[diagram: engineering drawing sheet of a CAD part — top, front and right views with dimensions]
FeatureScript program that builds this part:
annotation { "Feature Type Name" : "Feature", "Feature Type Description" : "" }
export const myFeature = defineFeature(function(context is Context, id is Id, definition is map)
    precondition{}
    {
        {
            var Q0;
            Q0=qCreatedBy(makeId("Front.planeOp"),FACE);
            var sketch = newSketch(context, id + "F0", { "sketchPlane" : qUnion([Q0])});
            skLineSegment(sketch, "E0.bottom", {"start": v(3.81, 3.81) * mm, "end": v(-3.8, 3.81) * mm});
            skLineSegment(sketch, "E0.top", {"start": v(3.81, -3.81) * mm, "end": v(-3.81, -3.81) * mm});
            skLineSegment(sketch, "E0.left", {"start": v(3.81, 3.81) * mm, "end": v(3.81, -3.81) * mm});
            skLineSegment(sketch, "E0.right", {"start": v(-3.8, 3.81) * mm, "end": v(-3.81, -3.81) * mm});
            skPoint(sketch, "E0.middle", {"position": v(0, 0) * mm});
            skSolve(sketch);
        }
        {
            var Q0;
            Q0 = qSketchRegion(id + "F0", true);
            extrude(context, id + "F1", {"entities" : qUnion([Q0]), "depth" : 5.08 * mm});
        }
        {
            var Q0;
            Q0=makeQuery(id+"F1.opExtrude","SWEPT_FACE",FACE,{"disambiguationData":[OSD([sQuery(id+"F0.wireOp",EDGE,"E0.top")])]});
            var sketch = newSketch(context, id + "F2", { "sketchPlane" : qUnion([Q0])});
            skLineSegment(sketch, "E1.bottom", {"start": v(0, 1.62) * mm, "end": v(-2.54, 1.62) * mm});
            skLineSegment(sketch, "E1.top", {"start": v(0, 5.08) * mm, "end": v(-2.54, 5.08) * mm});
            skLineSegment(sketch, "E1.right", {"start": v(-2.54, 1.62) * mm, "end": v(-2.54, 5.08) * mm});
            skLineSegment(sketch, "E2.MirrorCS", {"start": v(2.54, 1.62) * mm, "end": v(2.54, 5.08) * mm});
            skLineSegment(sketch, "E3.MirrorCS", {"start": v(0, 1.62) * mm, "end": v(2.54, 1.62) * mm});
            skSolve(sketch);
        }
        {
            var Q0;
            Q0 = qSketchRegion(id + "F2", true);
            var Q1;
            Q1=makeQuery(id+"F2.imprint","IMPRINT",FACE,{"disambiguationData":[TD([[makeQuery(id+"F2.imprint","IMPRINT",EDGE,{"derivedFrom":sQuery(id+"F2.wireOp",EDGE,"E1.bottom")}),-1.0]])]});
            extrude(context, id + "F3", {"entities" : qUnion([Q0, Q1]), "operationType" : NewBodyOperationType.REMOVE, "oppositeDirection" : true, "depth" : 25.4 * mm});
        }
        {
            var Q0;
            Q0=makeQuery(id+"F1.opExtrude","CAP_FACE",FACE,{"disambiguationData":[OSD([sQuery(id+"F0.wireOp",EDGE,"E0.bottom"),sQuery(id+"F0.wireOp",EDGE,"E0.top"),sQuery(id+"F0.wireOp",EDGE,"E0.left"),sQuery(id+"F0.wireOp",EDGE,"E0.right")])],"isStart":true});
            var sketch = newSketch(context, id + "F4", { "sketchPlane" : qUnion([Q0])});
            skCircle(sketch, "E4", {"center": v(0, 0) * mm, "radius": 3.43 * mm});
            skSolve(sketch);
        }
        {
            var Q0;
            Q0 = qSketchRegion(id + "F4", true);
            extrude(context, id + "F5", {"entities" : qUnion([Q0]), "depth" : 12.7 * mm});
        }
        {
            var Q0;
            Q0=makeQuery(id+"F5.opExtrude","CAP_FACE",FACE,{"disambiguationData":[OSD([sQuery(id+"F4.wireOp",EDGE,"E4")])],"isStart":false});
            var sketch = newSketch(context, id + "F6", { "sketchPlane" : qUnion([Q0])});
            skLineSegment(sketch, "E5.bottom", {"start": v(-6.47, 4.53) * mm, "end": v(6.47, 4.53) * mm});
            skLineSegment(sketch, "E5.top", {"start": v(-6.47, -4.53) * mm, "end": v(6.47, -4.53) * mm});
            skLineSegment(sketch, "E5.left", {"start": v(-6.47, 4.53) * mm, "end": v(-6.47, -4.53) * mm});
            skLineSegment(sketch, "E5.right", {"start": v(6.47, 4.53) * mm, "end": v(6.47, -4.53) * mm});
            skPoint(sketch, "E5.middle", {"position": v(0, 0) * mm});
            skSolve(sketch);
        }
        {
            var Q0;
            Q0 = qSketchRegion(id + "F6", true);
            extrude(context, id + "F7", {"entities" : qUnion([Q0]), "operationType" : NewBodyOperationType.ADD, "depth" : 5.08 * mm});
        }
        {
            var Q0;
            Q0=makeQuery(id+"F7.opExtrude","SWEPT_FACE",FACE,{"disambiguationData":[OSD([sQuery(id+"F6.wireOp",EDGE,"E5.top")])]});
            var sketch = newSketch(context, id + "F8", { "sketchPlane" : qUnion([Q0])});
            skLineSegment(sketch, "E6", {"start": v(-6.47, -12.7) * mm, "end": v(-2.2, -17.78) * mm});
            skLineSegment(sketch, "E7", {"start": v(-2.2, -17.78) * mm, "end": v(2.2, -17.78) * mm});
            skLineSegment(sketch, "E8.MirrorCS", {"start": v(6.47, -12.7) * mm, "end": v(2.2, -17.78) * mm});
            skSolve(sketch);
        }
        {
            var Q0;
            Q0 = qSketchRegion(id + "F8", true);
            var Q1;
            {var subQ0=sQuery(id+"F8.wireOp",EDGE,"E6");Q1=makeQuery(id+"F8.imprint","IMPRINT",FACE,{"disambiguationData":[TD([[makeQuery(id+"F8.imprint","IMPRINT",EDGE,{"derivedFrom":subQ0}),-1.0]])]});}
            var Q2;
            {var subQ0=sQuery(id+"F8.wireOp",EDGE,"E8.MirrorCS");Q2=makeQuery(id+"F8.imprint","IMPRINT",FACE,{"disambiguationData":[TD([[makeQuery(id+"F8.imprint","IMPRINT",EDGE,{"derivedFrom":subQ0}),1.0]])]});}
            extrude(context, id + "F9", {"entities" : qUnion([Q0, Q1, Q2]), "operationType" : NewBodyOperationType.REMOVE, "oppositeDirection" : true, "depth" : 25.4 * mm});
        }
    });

TASK DIRECTIONS
Count the lines in the entries above that contain the string "makeQuery", and give only that number.

ANSWER
7